From the material below, give the number of lines that hold the string "nbits" and nothing further.
-*-*-
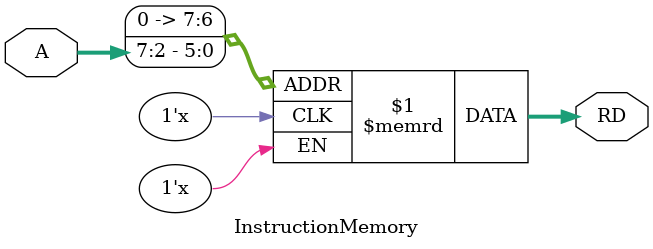
<source format=v>
module InstructionMemory #(parameter nbits = 32)(
    input [7:0] A,
    output [nbits-1:0] RD
);

reg [nbits-1:0] ROM [255:0];

assign RD = ROM[A >> 2]; //byte addresseble memory.

endmodule
</source>
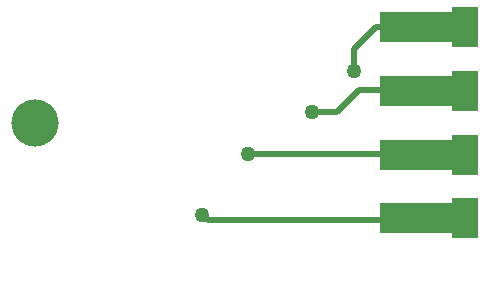
<source format=gtl>
G04*
G04 #@! TF.GenerationSoftware,Altium Limited,Altium Designer,18.0.7 (293)*
G04*
G04 Layer_Physical_Order=1*
G04 Layer_Color=255*
%FSLAX25Y25*%
%MOIN*%
G70*
G01*
G75*
%ADD11C,0.01000*%
%ADD13R,0.09055X0.13386*%
%ADD14R,0.33071X0.09843*%
%ADD19C,0.02000*%
%ADD20C,0.15748*%
%ADD21C,0.05000*%
G36*
X460236Y297598D02*
D01*
D02*
G37*
G36*
X449536Y313848D02*
D01*
D02*
G37*
G36*
X460236Y318858D02*
D01*
D02*
G37*
G36*
X449536Y335108D02*
D01*
D02*
G37*
G36*
X460236Y340118D02*
D01*
D02*
G37*
G36*
X449536Y356368D02*
D01*
D02*
G37*
G36*
X460236Y361378D02*
D01*
D02*
G37*
G36*
X449536Y377628D02*
D01*
D02*
G37*
D11*
X395700Y343900D02*
X396000D01*
D13*
X467917Y386221D02*
D03*
Y364961D02*
D03*
Y343701D02*
D03*
Y322441D02*
D03*
D14*
X455905Y386221D02*
D03*
Y364961D02*
D03*
Y343701D02*
D03*
Y322441D02*
D03*
D19*
Y386221D02*
X467917D01*
X438221D02*
X455905D01*
X430900Y371500D02*
Y378900D01*
X438221Y386221D01*
X396000Y343900D02*
X467228D01*
X382368Y321732D02*
X467917D01*
X380500Y323600D02*
X382368Y321732D01*
X425500Y358000D02*
X432697Y365197D01*
X467917D01*
X417100Y358000D02*
X425500D01*
D20*
X324803Y354331D02*
D03*
D21*
X430900Y371500D02*
D03*
X380500Y323600D02*
D03*
X417100Y358000D02*
D03*
X395700Y343900D02*
D03*
M02*

</source>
-*-*-
→ TASK OUTPUT
3